It is easy to see why regional theatres have found Venus in Fur to be the most appealing of recent New York offerings to produce. It is a two-hander, with juicy roles for both performers (though, truth be told, the woman’s role is the one designed to win awards, as it did for Nina Arianda, who originated it off-Broadway and eventually won the Tony™ for her Broadway performance). It is written by David Ives, a proven commodity with audiences (his All in the Timing is a staple of regional theatre). And, it’s about sex, though with enough other “stuff” thrown in so as not to shake audience sensibilities too much.
San Diego REP’s production takes advantage of all of these pluses, and if it doesn’t achieve maximum potential it won’t disappoint its audiences, either.
The play is set in a rehearsal studio where a director (Jeff Meek) has been auditioning actresses for a play he has written. The play, it turns out, is based on the Nineteenth Century book, “Venus in Fur,” by Leopold von Sacher-Masoch, the man whose name became associated with the practice of sexual masochism. At the end of a long day that finds Thomas, the writer/director, complaining on the phone to his fiancé about the lack of fit between the women he’s auditioned and his vision of the role. He’s just about to depart when a bedraggled woman stumbles into the studio with a story about becoming lost and begs for a chance to audition.
The woman, who calls herself Vanda (Caroline Kinsolving), quickly demonstrates a knowledge of Sacher-Masoch’s novella that impresses Thomas, and the two proceed to act their way through the play, sometimes relying on the script while at other times improvising. Along the way, Thomas keeps taking calls from his fiancé, telling her that he’s on his way, and then going back to resume what by now has become a rather lengthy audition.
So, just who is this Vanda anyway? Mr. Ives never tells us for certain, but she has clearly figured out that anyone who would want to write a play about a sexual fetish probably harbors such a fetish. And she’s clearly not only right but she’s got the kinds of psychological knowledge to elicit, bit by bit, the fetish to emerge from a tired director whose chief complaint is that none of the actresses he’s seen “get” the work. Vanda gets it, to the point where along the way Aphrodite, Venus’ name in Greek mythology, is invoked. In the Greek tradition one of the Aphrodite stories concerns her love affair with Adonis, the world’s most perfect male. Could Thomas’ fantasy involve achieving sexual perfection by being disciplined by a beautiful woman?

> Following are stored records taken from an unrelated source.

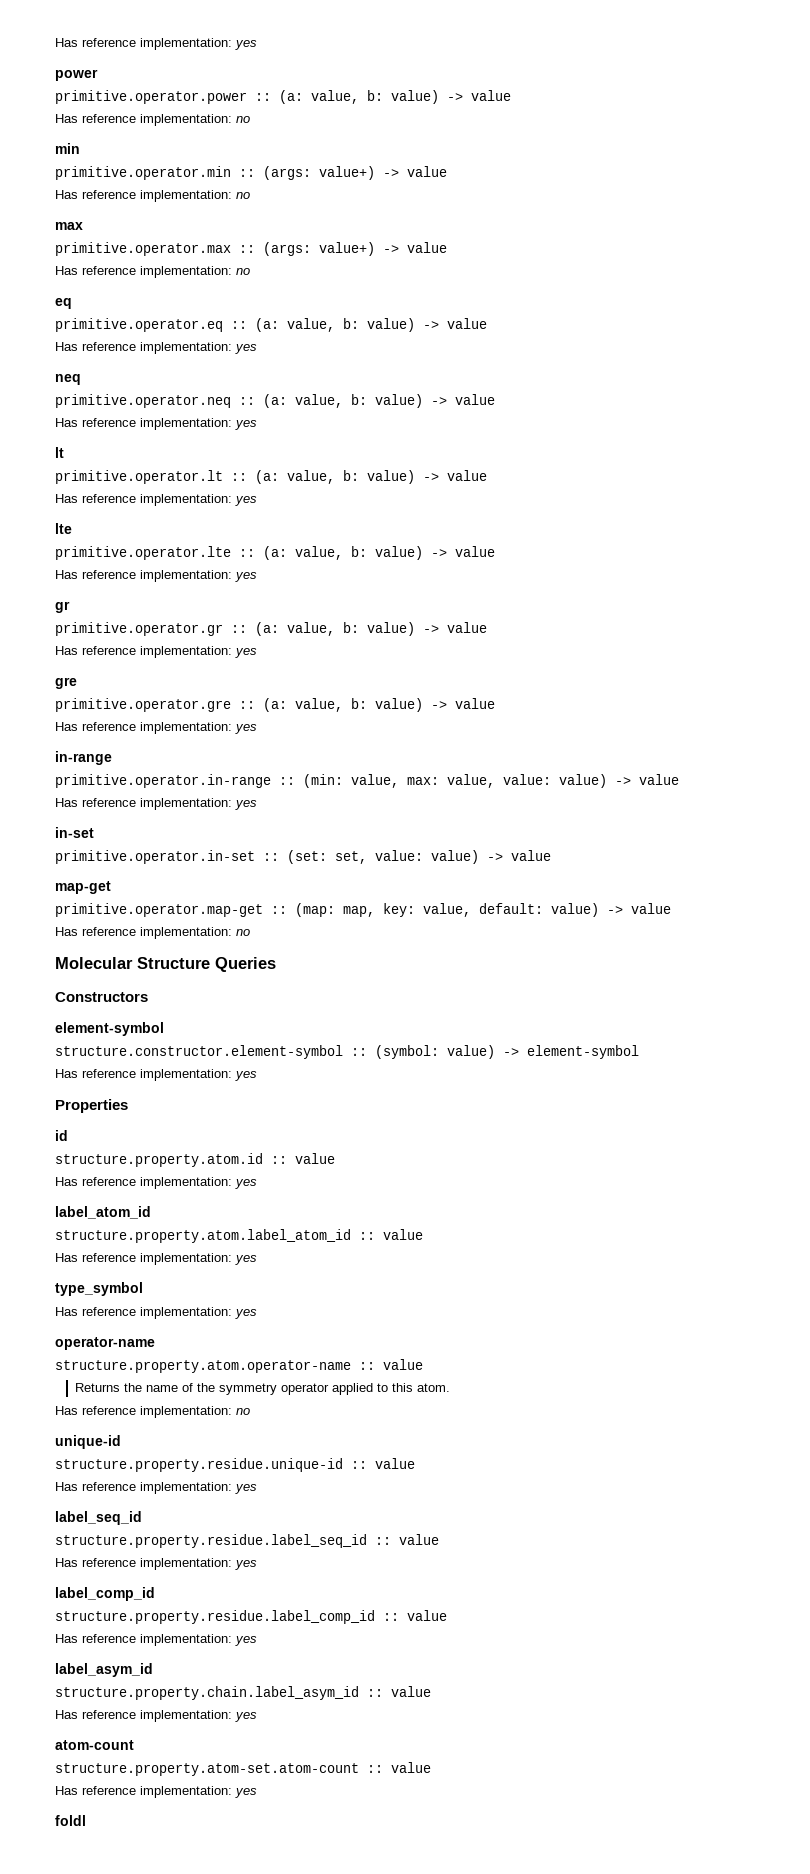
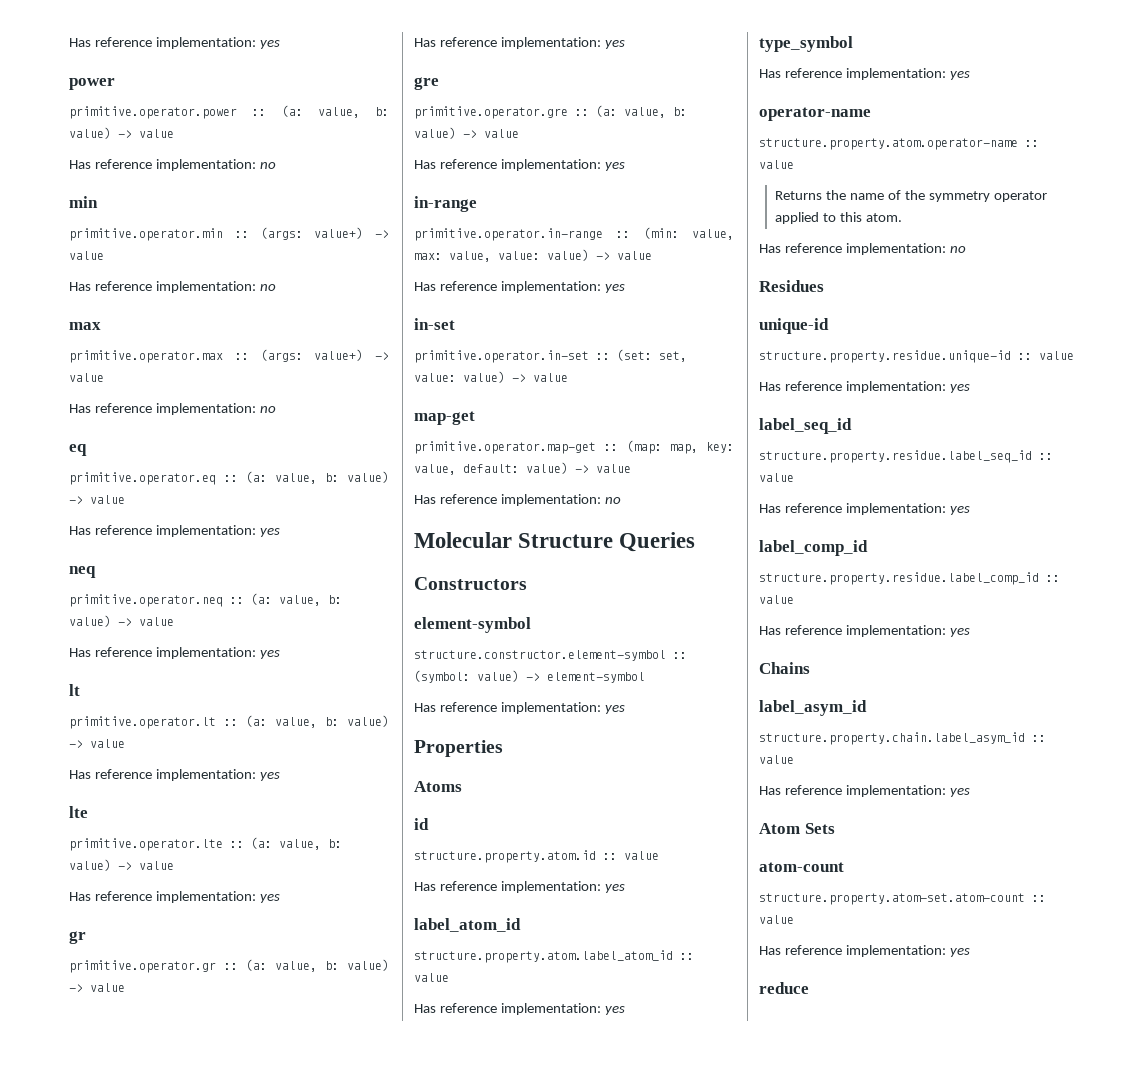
(128, 1106) none -> [414,781,462,792] // Atoms
(250, 1411) none -> [759,280,824,292] // Residues
(257, 1641) none -> [759,662,810,674] // Chains
(257, 1717) none -> [759,823,835,834] // Atom Sets
[55,1815,86,1826] foldl -> [759,982,809,994] reduce

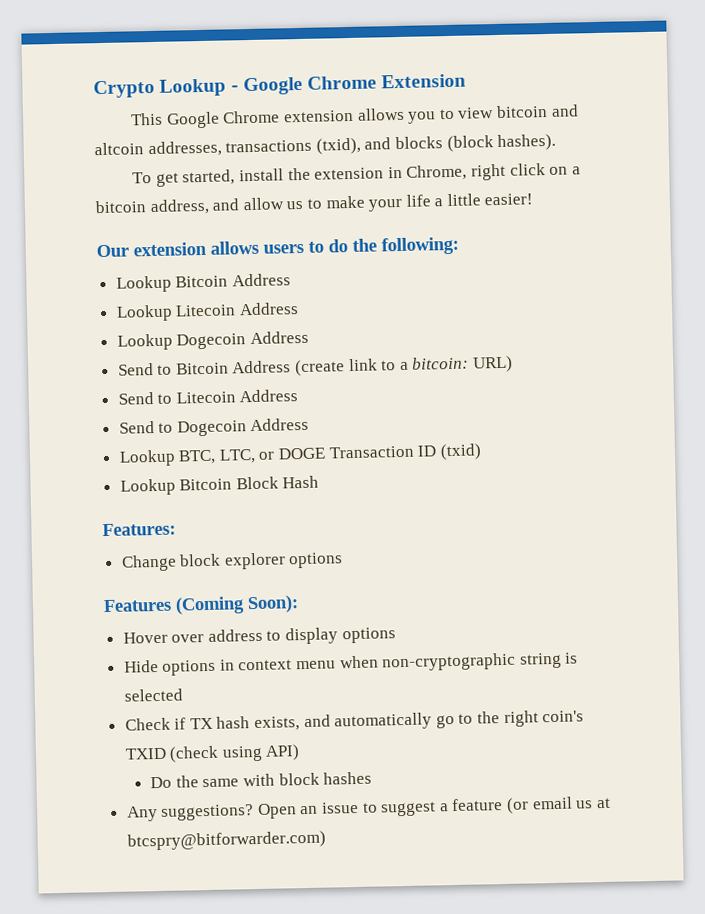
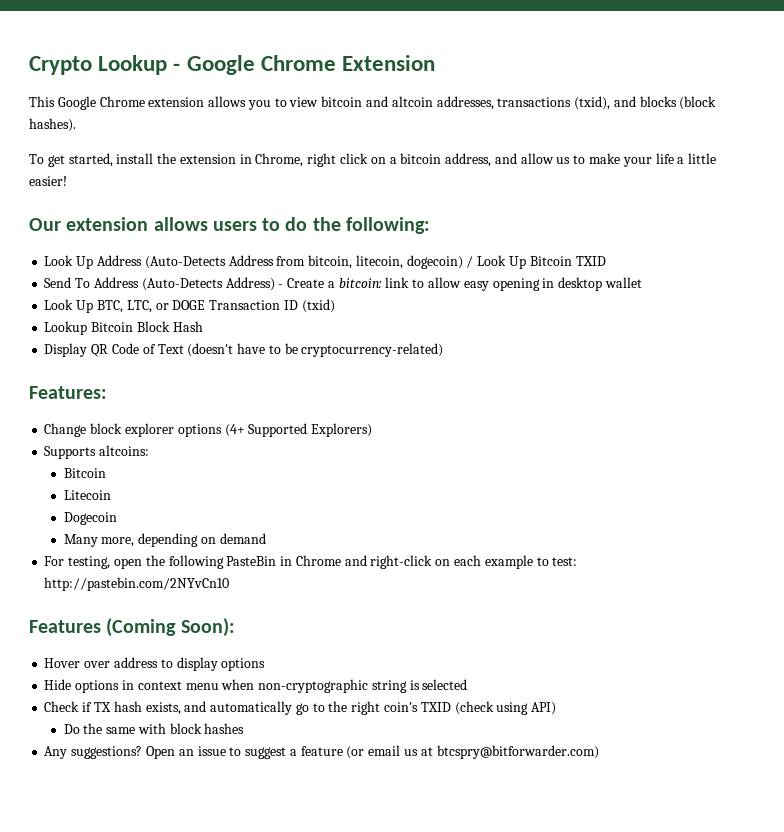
[115,273,291,293] [115,302,299,322] [116,330,309,351] [117,355,514,377] [117,389,299,405] [118,417,310,437] [118,449,176,467] Lookup Bitcoin Address // Lookup Litecoin Address // Lookup Dogecoin Address // Send to Bitcoin Address (create link to a bitcoin: URL) // Send to Litecoin Address // Send to Dogecoin Address // Lookup -> [44,255,606,269] [44,277,642,291] [44,299,94,313] Look Up Address (Auto-Detects Address from bitcoin, litecoin, dogecoin) / Look Up Bitcoin TXID // Send To Address (Auto-Detects Address) - Create a bitcoin: link to allow easy opening in desktop wallet // Look Up
(320, 482) none -> [44,343,444,357] // Display QR Code of Text (doesn't have to be cryptocurrency-related)
(344, 560) none -> [224,423,373,437] [44,445,150,459] [63,468,106,478] [63,490,111,500] [63,512,117,525] [63,533,266,547] [44,555,578,569] [44,577,230,591] (4+ Supported Explorers) // Supports altcoins: // Bitcoin // Litecoin // Dogecoin // Many more, depending on demand // For testing, open the following PasteBin in Chrome and right-click on each example to test: http://pastebin.com/2NYvCn10

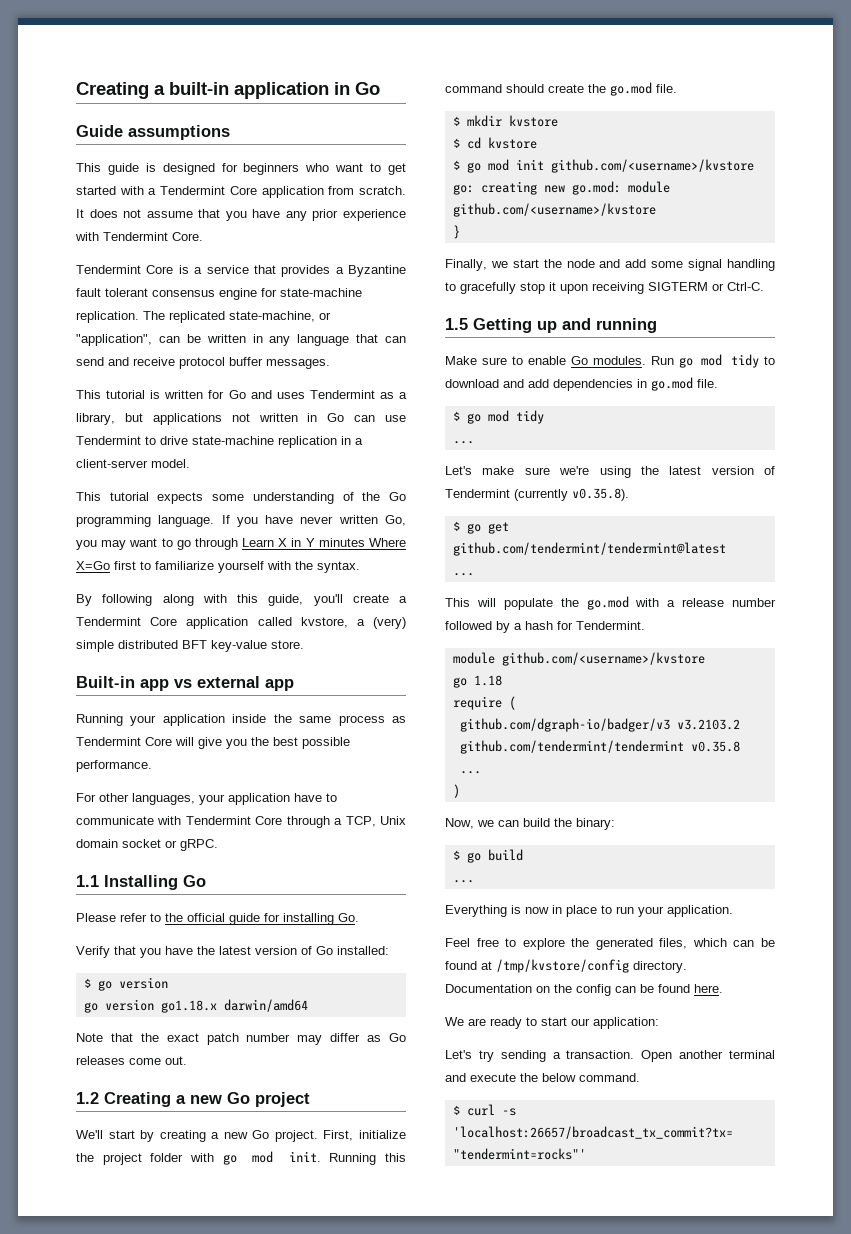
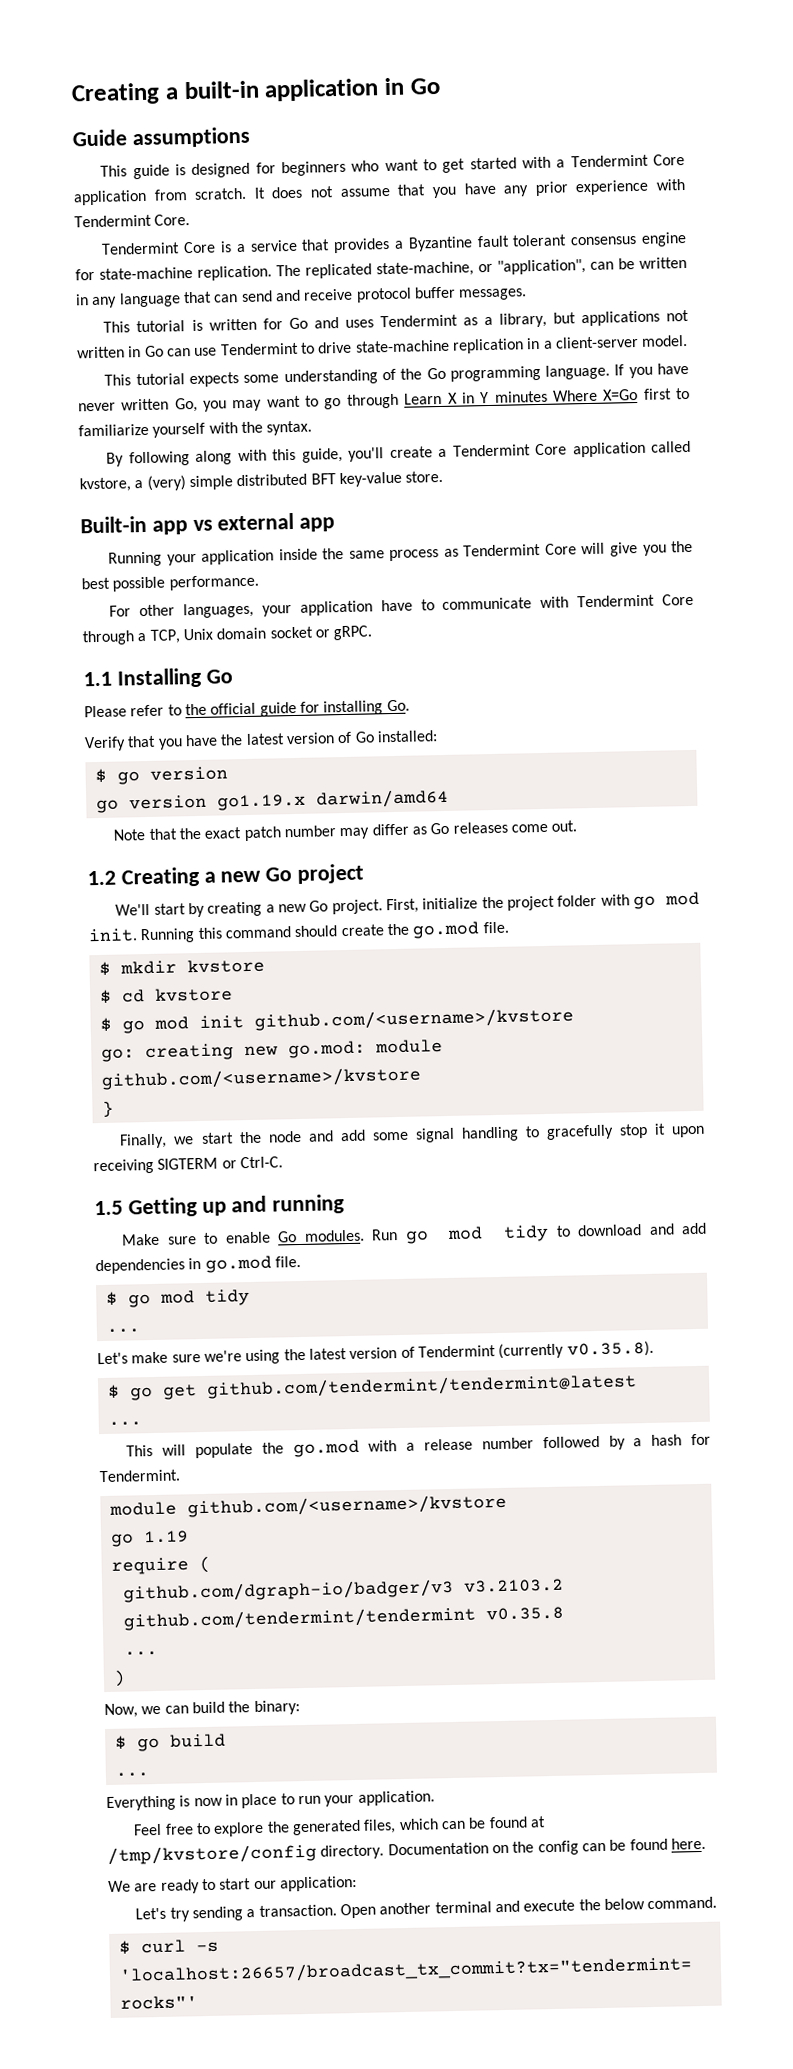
[160,1000,217,1013] go1.18.x -> [216,793,306,811] go1.19.x
[473,675,502,686] 1.18 -> [143,1530,189,1544] 1.19

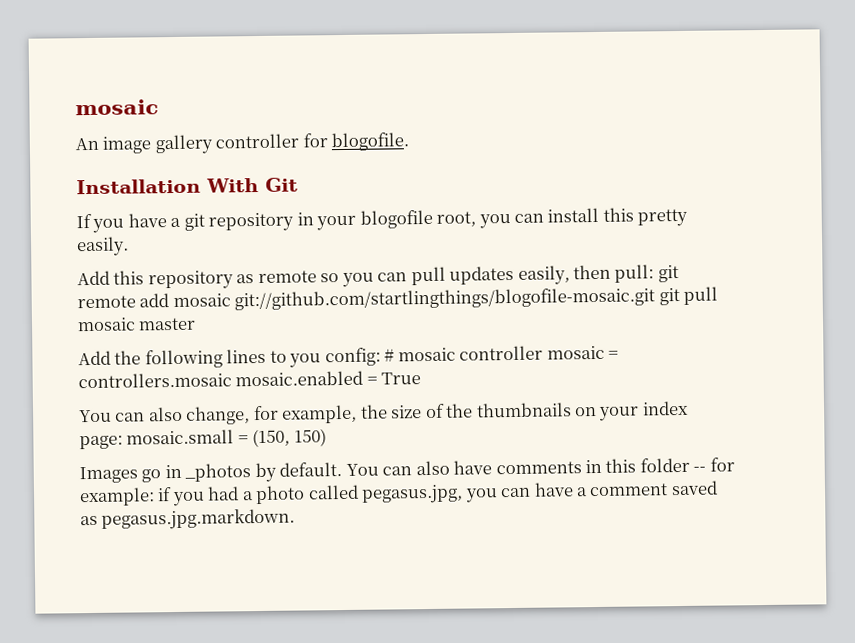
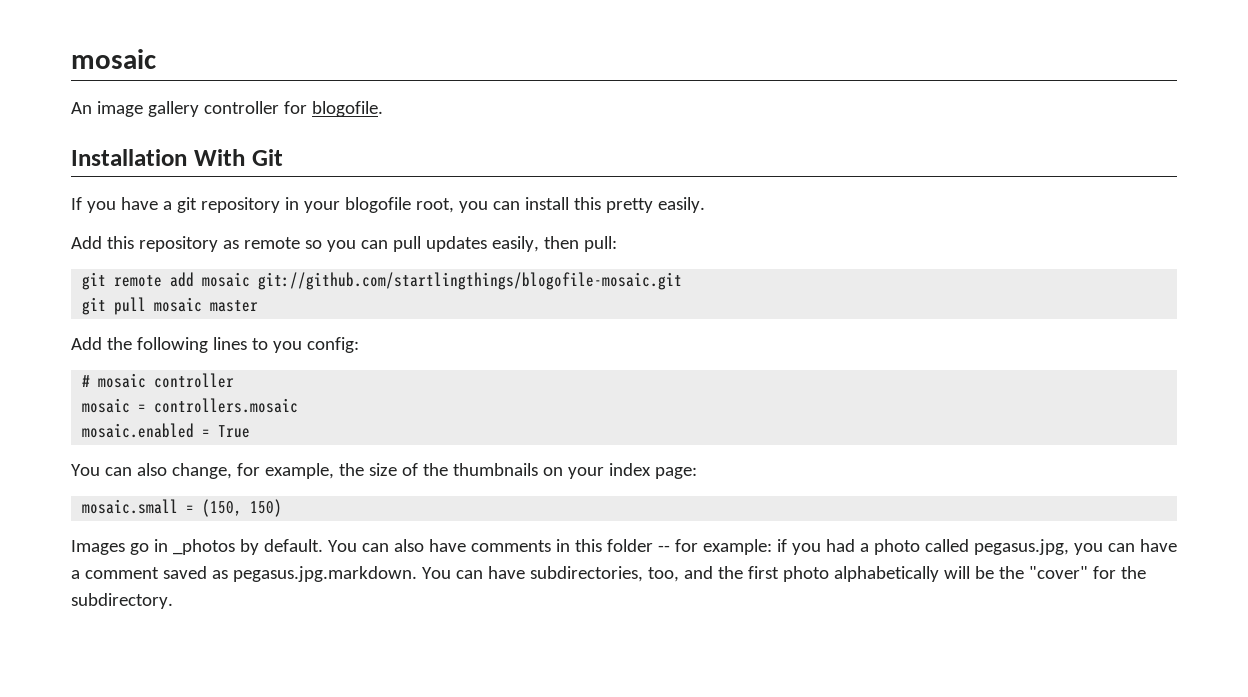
(655, 273) none -> (617, 244) //
(656, 299) none -> (683, 281) //
(381, 357) none -> (359, 345) //
(544, 353) none -> (235, 380) //
(232, 380) none -> (299, 405) //
(123, 442) none -> (697, 473) //
(296, 519) none -> [421,566,1146,582] [71,593,173,609] You can have subdirectories, too, and the first photo alphabetically will be the "cover" for the subdirectory.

Vanda also casually mentions that she was a prostitute at one point in her life. All the better, from the male point of view. Sacher-Masoch maintained both a conventional marriage as well as a dominatrix mistress, and Thomas’ continual telephone reassurances to his fiancé could play into such a fantasy. Perhaps Vanda is even a figment of Thomas’ imagination, providing him the satisfaction that he claimed the other actresses could not.
But, to the audience Vanda is quite real, and co-directors Kim Rubinstein and Sam Woodhouse have created a hyper-realistic staging in order to draw the audience in. They start by configuring the flexible Lyceum Space Theatre as in-the-round, which puts the audience quite close to the action. In fact, Robin Sanford Roberts’ scenic design includes playing spaces built into areas where the audience is seated, causing some audience members to turn to see the action (albeit only briefly). The directors also stage their actors to use the edges of the stage quite a bit, continually sending a message to the audience that the action is happening right before their eyes.
Hyper-reality continues with the other technical elements. The rehearsal space has its own lighting system, and Vanda knows that she can adjust the lighting to fit the mood of what is coming next. Lonnie Rafael Alcaraz’s lighting design accommodates such changes and makes it look as though Vanda knows exactly what she’s doing to set to proper tone. Jennifer Brawn Gittings’ costumes eschew fantasy in favor of evoking emotion from ordinary existence (clearly, the publicity photos accompanying this review were taken near the start of rehearsals, as they portray a much more fantasy-based vision than does the actual production). George Yé’s sound design provides a route into the mental fantasy world to which Thomas eventually surrenders, as it mixes realistic sounds with those that might have been lifted from horror films. [php snippet=1]Mr. Meek might be too docile for some tastes. He is certainly not the domineering misogynist that one might have expected from a summary of Sacher-Masoch’s work. Ms. Kinsolving catches nicely the many shifts Vanda makes between actress and fantasy creature. She, too, is not domineering, and as a result she is perhaps all the more seductive and dangerous as one determined to feed a fantasy for her own purposes. It’s a subtle performance in a role that could be showy, but it works in blending with the lower-key approach taken by Mr. Meek.
As in many sexual fantasies, there’s a lot of foreplay but very little sex. But, to coin a phrase, the foreplay’s the thing.